Segundo moradores da favela, os policiais chegaram atirando no local. A prisão foi decretada pela 4ª Vara Criminal do município de Duque de Caxias.

A perícia, realizada pelo Instituto Médico-Legal, demonstrou que as duas mortes foram causadas pelo mesmo projétil disparado pelo fuzil Colt M-16, calibre 22, que estava de posse do policial.

Os legistas informaram que o tiro atingiu primeiro as costas de Aline, que voltava da escola, e depois de atravessar o corpo da menina acertou o pastor, que também trabalhava como vendedor de cloro, de acordo com reportagem do jornal "Estado de S. Paulo".

A defesa do policial sempre contestou o resultado da perícia.

Gabinete do deputado Dr.

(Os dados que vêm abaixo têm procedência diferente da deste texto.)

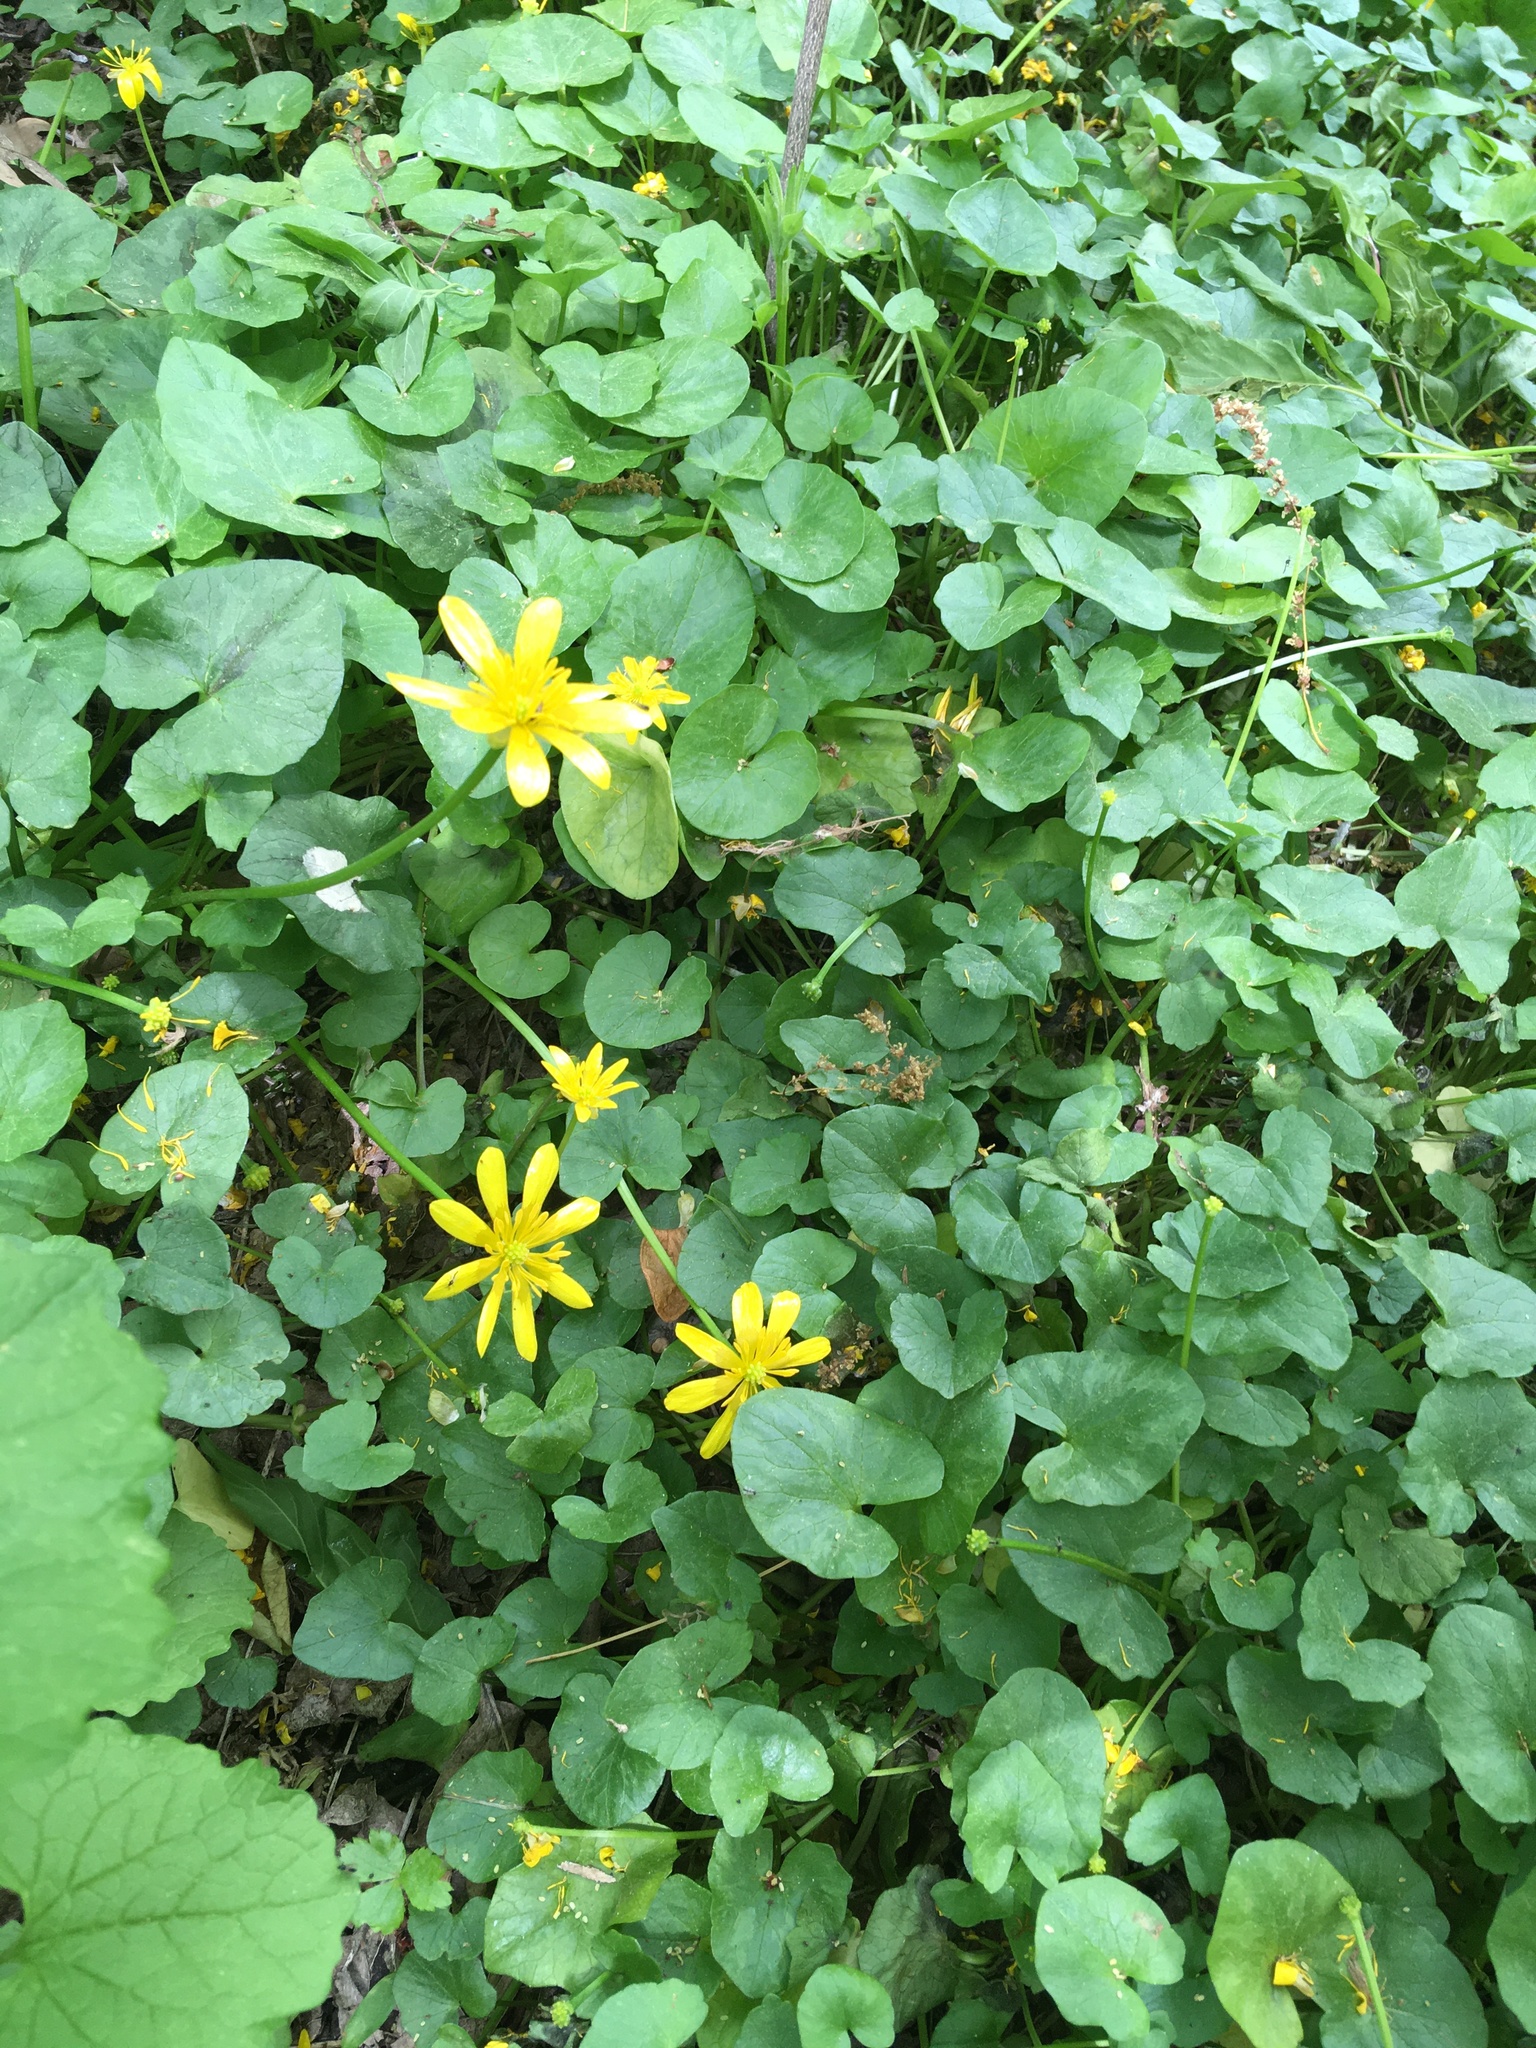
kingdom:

Serginho

Já o deputado Dr. Serginho (PSL) requisitou dos quadros da Polícia Militar o policial Hugo Werneck Cordeiro da Cruz, que hoje é lotado como auxiliar 1 no Departamento de Assistência Médica com salário de R$ 4.805,94 líquidos.

O policial foi preso em maio de 2013 pelos crimes de associação criminosa e corrupção passiva.

Ele foi acusado pelo MP-RJ de participar de um esquema ilegal de transporte alternativo nas cidades de Araruama, Saquarema, Iguaba e São Pedro D'Aldeia, na região dos lagos do Rio.

Segundo a denúncia, os integrantes da denominada ´Máfia das Vans´ ostentavam características próprias de controle territorial.

O objetivo do grupo, segundo MP, era garantir o exercício do transporte coletivo alternativo de passageiros por meio de vans e veículos similares, através de motoristas e cooperativas não autorizados para tal atividade pelo poder público, com o respaldo de policiais e bombeiros militares.

Os policiais seriam responsáveis pela facilitação da fiscalização quanto à circulação destes veículos ilícitos de transporte, sendo certo que todos os envolvidos se beneficiariam financeiramente do negócio escuso.

"A quadrilha é composta de elementos armados, em especial os policiais militares [...] os quais, entre outras, se encarregam da atividade de impor o temor aos motoristas de van, objetivando que estes participem da arrecadação de propina destinada à fiscalização", diz a denúncia.

Em abril de 2016, o juiz Leandro Loyola de Abreu, da Vara Criminal de Araruama, absolveu os acusados, afirmando falta de provas e que "a inexistência, até então, de transporte alternativo legalizado neste município e a notória deficiência na locomoção de pessoas não autorizam a realização do transporte irregular de passageiros, o que representa uma infração administrativa e não penal". O MP recorreu da sentença sobre o suposto esquema e o processo tramita em sigilo.